*ENUNCIADO A:*
Según el artículo, ¿a qué mítica remite la pintura de Javier Rodríguez?

*ARTÍCULO:*
El
mar es como un viejo camarada de infancia a quien estoy
unido con salvaje amor. Yo
respiré de niño su salobre fragancia, y aún llevo en mis oídos su
bárbaro fragor…
Tomás
Morales
La pintura de
Javier Rodríguez nos remite al principio de los tiempos, al origen de la vida y
a la felicidad, nos remite a la memoria, al misterio, a la mítica de las
Hespérides.
A una realidad
nueva, a una tierra que se defiende del viento, de la humedad sobre las aguas,
de esas olas arrolladoras que recorren los océanos. Recrea nuestro artista la
arena, las rocas, las conchas marinas, el musgo y las algas. Las criaturas
marinas. Y todo eso lo consigue a través de la espontaneidad y efusividad de
los tonos y el color.

*FILAS PROPORCIONADAS:*
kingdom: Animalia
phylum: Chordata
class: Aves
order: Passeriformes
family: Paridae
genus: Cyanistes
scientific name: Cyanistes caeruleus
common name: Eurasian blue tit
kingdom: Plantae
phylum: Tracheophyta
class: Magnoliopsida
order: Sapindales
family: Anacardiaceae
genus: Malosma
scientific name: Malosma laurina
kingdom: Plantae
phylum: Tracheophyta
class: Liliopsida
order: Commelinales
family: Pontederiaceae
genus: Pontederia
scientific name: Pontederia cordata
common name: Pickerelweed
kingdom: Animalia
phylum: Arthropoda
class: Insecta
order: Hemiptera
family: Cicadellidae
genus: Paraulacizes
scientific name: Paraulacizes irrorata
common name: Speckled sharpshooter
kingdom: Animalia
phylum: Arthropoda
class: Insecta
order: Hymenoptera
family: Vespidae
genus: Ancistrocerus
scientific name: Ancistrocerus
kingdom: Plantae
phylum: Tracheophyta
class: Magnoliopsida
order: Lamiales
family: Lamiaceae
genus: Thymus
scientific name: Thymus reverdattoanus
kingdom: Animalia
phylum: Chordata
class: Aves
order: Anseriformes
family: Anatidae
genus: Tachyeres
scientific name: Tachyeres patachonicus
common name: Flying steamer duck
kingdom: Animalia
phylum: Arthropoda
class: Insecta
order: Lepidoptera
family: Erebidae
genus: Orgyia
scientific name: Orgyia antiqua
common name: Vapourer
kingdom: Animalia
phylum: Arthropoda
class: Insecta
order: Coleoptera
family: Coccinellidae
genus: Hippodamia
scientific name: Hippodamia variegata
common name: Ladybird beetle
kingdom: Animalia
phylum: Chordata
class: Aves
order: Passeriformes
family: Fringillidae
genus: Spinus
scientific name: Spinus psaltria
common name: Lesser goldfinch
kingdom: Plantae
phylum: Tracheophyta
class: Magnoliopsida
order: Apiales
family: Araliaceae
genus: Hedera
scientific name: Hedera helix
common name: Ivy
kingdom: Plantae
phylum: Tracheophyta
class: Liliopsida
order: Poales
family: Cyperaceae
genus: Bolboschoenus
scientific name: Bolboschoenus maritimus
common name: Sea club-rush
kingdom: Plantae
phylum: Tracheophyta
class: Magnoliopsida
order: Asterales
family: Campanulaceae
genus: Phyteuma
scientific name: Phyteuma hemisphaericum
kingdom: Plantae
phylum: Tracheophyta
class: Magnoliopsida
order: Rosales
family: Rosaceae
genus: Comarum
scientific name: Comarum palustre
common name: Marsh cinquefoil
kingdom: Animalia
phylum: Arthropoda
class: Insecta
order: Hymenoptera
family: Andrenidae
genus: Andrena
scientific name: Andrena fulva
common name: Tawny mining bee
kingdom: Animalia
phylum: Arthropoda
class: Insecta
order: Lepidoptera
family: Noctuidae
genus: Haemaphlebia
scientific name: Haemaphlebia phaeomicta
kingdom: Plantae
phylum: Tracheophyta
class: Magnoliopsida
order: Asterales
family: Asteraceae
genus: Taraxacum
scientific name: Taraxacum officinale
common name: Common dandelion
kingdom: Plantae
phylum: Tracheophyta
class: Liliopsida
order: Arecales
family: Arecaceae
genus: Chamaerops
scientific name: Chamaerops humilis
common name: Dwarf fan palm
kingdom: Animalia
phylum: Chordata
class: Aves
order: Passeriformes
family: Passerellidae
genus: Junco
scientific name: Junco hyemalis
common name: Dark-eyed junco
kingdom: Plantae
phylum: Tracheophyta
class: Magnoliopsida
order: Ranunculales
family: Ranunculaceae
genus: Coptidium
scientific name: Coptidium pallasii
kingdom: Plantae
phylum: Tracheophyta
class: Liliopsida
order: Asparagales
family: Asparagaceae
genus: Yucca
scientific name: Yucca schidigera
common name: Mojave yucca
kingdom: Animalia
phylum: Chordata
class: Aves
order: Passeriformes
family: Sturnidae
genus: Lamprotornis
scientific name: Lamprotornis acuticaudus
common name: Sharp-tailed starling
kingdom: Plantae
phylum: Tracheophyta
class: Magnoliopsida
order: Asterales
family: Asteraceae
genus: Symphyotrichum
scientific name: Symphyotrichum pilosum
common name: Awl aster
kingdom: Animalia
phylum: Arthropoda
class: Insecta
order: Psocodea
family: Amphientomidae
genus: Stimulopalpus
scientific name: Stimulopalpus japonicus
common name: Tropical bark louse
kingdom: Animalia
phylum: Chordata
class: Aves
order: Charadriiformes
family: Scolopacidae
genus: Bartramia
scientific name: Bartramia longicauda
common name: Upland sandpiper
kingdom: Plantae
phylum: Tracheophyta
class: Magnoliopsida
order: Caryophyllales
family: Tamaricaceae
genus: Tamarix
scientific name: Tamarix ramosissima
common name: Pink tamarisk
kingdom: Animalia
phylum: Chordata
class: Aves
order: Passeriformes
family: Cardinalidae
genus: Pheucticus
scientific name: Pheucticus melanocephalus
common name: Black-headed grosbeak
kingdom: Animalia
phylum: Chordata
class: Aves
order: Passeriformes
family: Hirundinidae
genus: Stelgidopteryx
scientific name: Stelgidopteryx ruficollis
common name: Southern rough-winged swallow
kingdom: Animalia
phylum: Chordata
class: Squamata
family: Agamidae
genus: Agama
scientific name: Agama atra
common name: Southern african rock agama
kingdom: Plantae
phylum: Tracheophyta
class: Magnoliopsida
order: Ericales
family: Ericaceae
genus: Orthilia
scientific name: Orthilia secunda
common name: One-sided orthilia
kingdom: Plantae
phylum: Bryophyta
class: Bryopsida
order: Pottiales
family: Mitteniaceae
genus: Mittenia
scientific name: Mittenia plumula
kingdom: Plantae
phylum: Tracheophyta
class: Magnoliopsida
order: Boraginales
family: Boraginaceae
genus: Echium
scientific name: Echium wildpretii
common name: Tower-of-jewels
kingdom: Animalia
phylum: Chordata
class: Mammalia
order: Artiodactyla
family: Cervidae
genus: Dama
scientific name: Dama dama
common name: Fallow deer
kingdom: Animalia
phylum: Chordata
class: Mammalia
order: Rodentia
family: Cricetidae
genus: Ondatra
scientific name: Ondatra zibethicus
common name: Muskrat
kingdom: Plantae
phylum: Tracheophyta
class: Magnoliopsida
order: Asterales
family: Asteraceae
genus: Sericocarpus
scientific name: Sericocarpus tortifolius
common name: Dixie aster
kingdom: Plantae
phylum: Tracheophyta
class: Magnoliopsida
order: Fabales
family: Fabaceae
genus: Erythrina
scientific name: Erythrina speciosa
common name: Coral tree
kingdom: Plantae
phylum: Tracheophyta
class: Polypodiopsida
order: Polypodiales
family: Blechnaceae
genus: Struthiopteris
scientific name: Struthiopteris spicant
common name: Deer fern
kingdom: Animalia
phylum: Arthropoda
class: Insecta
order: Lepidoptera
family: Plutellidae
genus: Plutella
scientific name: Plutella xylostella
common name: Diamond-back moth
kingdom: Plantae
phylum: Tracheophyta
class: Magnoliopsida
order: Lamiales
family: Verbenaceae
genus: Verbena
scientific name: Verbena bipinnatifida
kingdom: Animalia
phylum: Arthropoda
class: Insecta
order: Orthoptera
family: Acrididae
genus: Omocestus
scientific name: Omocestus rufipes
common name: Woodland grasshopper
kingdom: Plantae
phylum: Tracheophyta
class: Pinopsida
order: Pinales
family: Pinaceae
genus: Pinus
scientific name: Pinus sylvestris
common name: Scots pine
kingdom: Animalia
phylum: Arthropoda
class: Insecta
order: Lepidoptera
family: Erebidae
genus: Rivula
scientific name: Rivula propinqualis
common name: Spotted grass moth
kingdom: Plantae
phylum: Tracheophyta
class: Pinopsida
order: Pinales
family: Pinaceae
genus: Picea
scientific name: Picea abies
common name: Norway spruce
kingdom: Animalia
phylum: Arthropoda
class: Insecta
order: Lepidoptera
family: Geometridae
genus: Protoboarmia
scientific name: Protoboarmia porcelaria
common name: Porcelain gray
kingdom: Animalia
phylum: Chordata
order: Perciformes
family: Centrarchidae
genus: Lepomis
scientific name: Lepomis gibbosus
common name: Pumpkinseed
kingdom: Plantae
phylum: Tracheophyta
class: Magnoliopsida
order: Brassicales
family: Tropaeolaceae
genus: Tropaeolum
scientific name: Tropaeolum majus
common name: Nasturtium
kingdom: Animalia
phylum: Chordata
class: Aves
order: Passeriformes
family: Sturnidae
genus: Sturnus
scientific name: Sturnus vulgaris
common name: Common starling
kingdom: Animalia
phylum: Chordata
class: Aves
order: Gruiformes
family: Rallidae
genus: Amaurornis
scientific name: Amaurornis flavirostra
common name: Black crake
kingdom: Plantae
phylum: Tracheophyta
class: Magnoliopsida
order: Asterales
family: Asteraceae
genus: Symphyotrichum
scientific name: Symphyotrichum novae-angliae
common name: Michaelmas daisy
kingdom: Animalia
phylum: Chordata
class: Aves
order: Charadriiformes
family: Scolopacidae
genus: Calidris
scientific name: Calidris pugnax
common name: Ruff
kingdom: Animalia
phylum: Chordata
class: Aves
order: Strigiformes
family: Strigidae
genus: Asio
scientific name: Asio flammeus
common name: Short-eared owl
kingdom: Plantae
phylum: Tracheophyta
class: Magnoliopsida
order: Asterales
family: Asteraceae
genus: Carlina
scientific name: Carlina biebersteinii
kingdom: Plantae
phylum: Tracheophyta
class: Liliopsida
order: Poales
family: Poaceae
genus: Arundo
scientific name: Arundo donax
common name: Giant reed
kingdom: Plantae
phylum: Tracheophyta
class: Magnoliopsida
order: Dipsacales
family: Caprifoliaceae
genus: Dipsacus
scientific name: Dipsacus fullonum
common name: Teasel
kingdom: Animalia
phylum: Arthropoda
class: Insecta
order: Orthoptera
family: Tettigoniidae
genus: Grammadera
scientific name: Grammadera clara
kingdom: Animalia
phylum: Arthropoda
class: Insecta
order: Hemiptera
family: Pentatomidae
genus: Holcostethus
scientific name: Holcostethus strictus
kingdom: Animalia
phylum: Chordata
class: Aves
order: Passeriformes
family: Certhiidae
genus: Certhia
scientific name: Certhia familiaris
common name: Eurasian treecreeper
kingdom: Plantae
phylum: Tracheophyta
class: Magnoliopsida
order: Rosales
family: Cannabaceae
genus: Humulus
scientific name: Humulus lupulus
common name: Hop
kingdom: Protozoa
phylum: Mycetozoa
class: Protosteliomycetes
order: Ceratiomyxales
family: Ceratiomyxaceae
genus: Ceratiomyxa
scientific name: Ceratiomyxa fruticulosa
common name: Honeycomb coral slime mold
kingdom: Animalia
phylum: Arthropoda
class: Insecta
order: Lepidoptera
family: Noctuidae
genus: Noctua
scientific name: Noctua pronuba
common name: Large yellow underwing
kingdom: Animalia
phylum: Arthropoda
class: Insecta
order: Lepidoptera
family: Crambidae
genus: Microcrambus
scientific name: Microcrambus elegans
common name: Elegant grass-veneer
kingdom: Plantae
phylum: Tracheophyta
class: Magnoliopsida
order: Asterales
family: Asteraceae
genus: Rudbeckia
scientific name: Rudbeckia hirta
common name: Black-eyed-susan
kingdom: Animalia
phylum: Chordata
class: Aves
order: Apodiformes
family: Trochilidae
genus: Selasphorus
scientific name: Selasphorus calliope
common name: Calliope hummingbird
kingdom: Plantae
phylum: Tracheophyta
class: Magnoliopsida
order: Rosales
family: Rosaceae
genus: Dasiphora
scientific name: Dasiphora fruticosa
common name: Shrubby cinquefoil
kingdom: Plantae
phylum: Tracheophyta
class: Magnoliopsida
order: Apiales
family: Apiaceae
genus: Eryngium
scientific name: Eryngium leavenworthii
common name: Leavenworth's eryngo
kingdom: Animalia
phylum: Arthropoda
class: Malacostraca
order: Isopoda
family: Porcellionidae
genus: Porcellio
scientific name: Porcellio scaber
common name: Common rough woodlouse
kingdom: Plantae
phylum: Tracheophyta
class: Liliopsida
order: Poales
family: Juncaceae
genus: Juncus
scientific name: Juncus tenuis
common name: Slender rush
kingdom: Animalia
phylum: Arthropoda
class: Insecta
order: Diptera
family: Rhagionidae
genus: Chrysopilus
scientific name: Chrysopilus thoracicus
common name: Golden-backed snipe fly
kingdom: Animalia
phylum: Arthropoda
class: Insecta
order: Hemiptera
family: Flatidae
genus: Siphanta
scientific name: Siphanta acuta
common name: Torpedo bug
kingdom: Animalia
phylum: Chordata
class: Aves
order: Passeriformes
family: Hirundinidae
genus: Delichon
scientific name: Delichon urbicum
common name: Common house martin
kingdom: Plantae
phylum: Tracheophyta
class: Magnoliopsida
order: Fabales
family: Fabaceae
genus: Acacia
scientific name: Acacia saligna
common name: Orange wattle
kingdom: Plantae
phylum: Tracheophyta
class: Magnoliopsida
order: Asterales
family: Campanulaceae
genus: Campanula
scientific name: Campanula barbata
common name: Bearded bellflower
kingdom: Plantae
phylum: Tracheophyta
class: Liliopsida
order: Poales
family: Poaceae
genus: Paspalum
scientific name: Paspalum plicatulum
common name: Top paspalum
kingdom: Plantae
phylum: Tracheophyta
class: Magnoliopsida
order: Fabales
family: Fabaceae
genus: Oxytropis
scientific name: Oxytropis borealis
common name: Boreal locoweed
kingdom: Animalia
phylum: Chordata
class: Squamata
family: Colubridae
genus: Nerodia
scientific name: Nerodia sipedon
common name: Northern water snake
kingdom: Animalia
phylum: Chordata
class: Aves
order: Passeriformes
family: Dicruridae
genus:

*ENUNCIADO B:*
Presente como lista JSON de cadenas las líneas de las filas que empiezan en la que contiene "order: Asparagales" y terminan en la que contiene "scientific name: Lamprotornis acuticaudus", ambas incluidas. Incluya una cadena por línea y omita las líneas en blanco.

*SOLUCIÓN REDACTADA A:*
A la mítica de las Hespérides.

*SOLUCIÓN REDACTADA B:*
[
  "order: Asparagales",
  "family: Asparagaceae",
  "genus: Yucca",
  "scientific name: Yucca schidigera",
  "common name: Mojave yucca",
  "kingdom: Animalia",
  "phylum: Chordata",
  "class: Aves",
  "order: Passeriformes",
  "family: Sturnidae",
  "genus: Lamprotornis",
  "scientific name: Lamprotornis acuticaudus"
]